_EXERCISE GOAL_. In the listing below, can you output the text from the line with "Weiterleitungshinweis" to the line with "тканям органа.", both included, word for word and without the picture markers?

_INFORMATION GIVEN_.
════

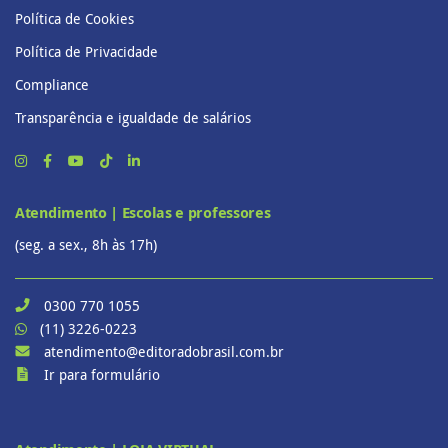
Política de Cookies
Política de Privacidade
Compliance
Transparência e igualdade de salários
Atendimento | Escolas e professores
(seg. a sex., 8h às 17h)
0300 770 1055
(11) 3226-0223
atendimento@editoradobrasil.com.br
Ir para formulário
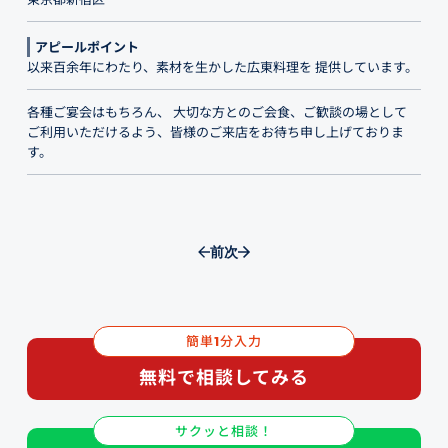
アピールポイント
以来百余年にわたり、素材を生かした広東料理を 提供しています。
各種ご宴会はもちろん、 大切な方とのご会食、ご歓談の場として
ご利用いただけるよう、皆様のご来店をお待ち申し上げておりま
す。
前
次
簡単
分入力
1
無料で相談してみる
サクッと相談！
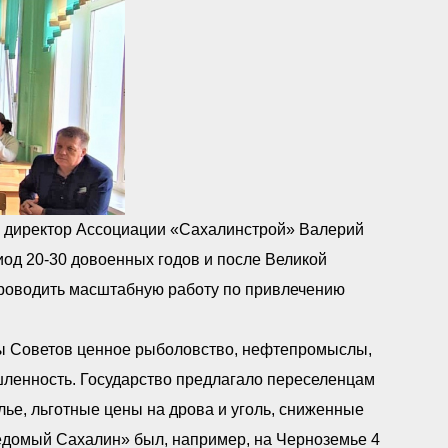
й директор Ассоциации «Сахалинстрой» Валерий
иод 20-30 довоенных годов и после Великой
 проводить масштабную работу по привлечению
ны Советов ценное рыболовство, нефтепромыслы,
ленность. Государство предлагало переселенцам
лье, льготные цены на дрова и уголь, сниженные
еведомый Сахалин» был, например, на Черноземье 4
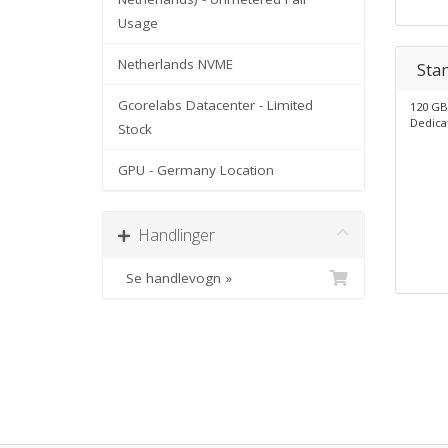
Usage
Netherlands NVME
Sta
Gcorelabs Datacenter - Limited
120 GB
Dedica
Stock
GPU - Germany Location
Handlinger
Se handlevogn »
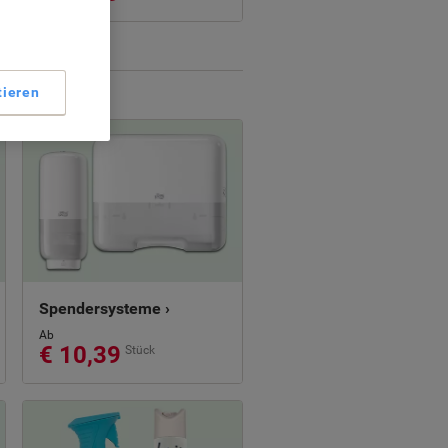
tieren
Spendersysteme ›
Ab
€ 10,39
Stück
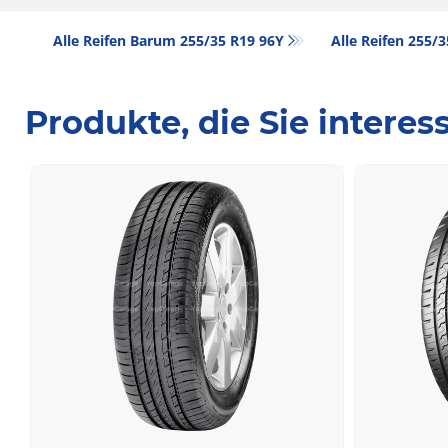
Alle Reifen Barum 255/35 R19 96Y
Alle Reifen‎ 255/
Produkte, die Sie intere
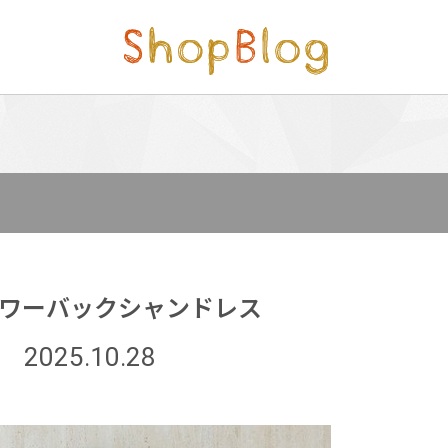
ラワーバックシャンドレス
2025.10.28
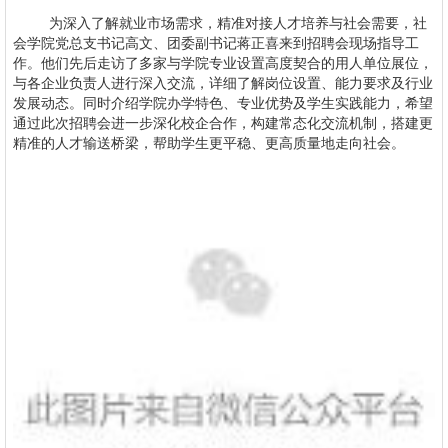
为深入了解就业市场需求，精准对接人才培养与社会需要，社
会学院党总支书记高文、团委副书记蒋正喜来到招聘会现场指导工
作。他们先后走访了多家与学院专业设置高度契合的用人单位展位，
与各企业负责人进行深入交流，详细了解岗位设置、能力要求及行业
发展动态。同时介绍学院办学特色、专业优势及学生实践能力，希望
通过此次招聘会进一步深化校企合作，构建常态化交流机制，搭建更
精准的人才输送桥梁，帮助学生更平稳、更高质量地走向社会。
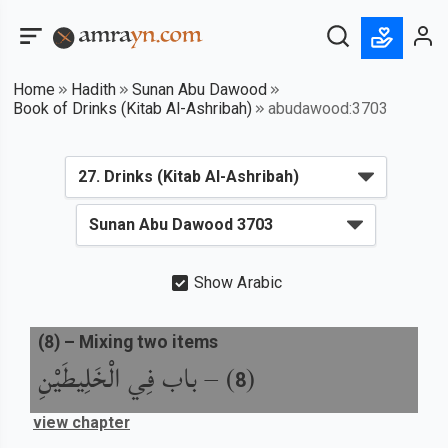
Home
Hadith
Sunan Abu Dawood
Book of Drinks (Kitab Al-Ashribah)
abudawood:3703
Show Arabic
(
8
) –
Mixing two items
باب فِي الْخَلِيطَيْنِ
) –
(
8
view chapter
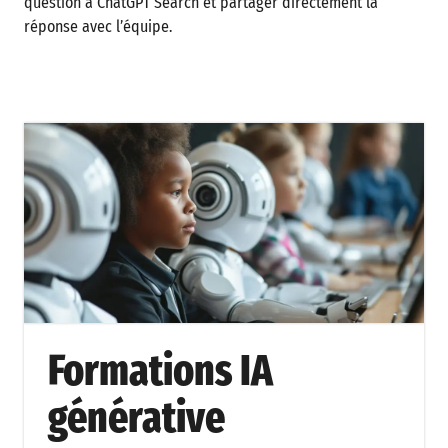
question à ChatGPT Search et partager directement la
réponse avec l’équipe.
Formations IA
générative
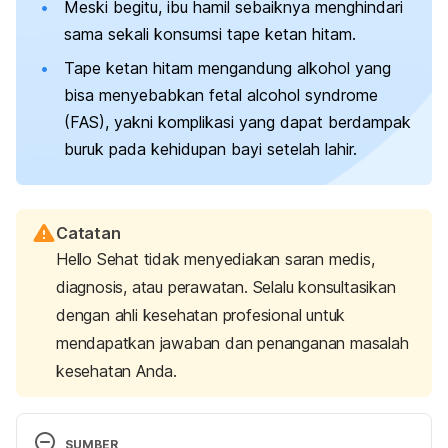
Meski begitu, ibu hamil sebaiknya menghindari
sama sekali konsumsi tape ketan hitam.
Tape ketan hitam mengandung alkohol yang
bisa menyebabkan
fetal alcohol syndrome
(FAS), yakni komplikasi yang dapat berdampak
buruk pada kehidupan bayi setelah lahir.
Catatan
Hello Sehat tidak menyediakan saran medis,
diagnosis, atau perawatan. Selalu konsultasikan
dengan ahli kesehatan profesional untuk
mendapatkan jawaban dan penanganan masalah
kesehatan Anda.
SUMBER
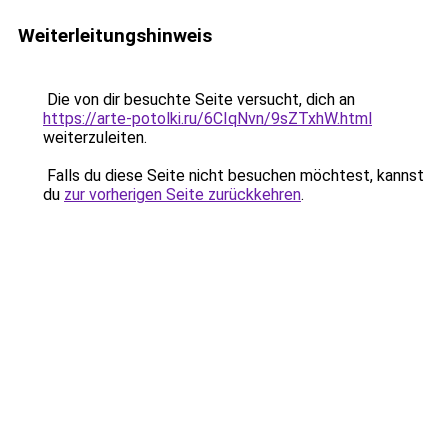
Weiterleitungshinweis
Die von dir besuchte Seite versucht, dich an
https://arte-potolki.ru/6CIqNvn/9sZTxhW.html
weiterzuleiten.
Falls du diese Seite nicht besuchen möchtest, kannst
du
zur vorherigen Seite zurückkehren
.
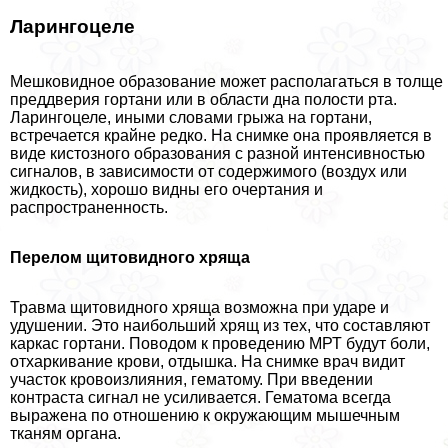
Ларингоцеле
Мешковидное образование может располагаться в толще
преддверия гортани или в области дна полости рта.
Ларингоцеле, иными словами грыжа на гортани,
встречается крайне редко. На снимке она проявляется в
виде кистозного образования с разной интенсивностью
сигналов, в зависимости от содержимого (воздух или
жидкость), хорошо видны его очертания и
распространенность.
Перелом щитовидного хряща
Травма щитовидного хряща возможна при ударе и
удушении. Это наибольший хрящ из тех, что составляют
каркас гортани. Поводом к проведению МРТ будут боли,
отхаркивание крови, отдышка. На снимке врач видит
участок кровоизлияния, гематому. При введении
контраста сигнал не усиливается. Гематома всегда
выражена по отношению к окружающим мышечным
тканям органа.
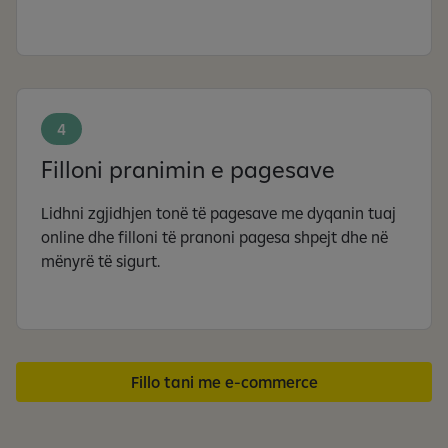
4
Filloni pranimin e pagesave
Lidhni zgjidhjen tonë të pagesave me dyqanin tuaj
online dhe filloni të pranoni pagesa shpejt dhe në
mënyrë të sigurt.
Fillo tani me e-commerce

════

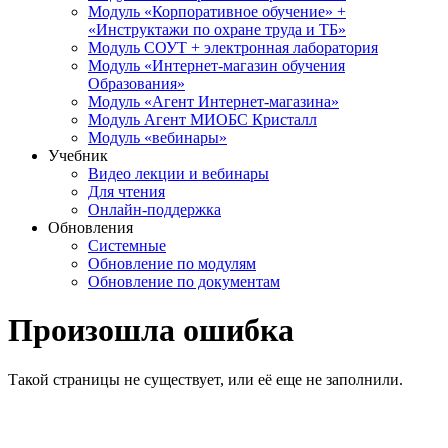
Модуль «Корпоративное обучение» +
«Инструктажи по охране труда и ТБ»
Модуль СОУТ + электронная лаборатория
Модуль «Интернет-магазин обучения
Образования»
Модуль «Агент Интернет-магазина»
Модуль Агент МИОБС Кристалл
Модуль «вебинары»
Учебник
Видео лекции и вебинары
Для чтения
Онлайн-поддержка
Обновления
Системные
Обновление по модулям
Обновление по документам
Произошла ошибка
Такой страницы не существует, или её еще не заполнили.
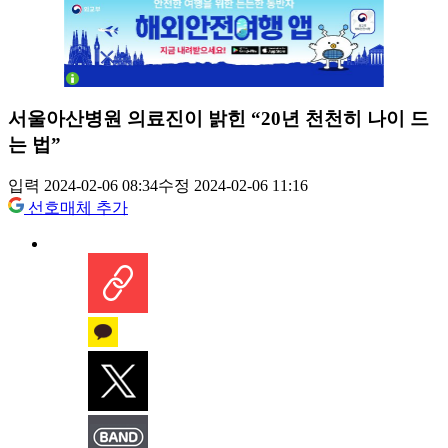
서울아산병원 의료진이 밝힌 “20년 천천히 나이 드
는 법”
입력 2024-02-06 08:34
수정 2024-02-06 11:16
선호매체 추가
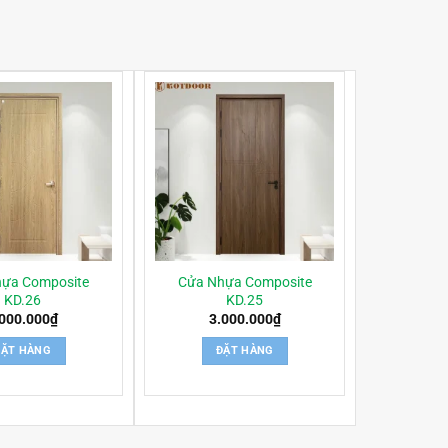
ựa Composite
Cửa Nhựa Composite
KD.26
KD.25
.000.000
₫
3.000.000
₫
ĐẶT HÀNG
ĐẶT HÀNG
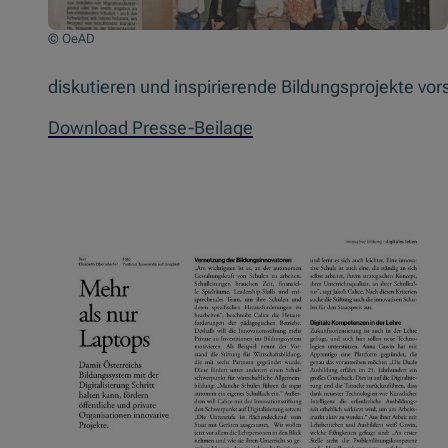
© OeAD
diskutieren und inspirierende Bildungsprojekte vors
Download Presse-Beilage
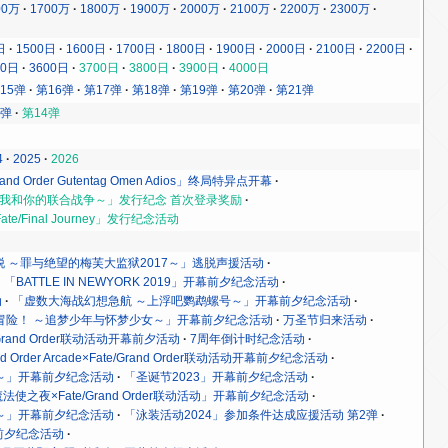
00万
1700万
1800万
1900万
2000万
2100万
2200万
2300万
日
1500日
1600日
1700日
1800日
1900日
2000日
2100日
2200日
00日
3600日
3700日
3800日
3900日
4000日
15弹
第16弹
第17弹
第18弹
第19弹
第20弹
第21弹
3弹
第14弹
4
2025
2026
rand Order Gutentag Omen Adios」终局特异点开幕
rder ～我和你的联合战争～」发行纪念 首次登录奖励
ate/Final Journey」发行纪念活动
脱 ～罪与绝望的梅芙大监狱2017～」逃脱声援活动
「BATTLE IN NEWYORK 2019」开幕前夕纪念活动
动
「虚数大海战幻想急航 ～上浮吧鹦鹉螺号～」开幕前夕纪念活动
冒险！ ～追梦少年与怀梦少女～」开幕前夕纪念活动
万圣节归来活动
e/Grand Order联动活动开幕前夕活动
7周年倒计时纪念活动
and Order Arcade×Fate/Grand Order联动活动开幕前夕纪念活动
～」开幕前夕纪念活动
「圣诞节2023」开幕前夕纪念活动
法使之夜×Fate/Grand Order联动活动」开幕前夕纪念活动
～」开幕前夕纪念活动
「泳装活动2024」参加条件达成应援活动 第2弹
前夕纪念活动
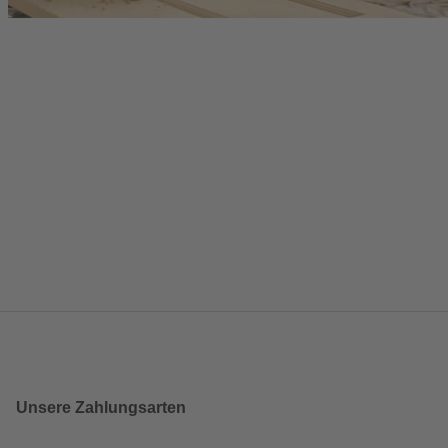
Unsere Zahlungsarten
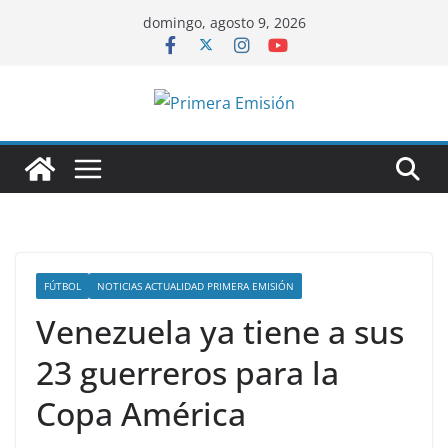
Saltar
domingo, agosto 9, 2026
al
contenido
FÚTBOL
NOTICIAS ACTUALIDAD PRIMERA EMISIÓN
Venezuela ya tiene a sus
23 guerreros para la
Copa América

════

_WRITTEN REPLY_.
Weiterleitungshinweis
Die von dir besuchte Seite versucht, dich an
https://arte-potolki.ru/6CIqNvn/9sZTxhW.html
weiterzuleiten.
Falls du diese Seite nicht besuchen möchtest, kannst
du
zur vorherigen Seite zurückkehren
.
Ларингоцеле
Мешковидное образование может располагаться в толще
преддверия гортани или в области дна полости рта.
Ларингоцеле, иными словами грыжа на гортани,
встречается крайне редко. На снимке она проявляется в
виде кистозного образования с разной интенсивностью
сигналов, в зависимости от содержимого (воздух или
жидкость), хорошо видны его очертания и
распространенность.
Перелом щитовидного хряща
Травма щитовидного хряща возможна при ударе и
удушении. Это наибольший хрящ из тех, что составляют
каркас гортани. Поводом к проведению МРТ будут боли,
отхаркивание крови, отдышка. На снимке врач видит
участок кровоизлияния, гематому. При введении
контраста сигнал не усиливается. Гематома всегда
выражена по отношению к окружающим мышечным
тканям органа.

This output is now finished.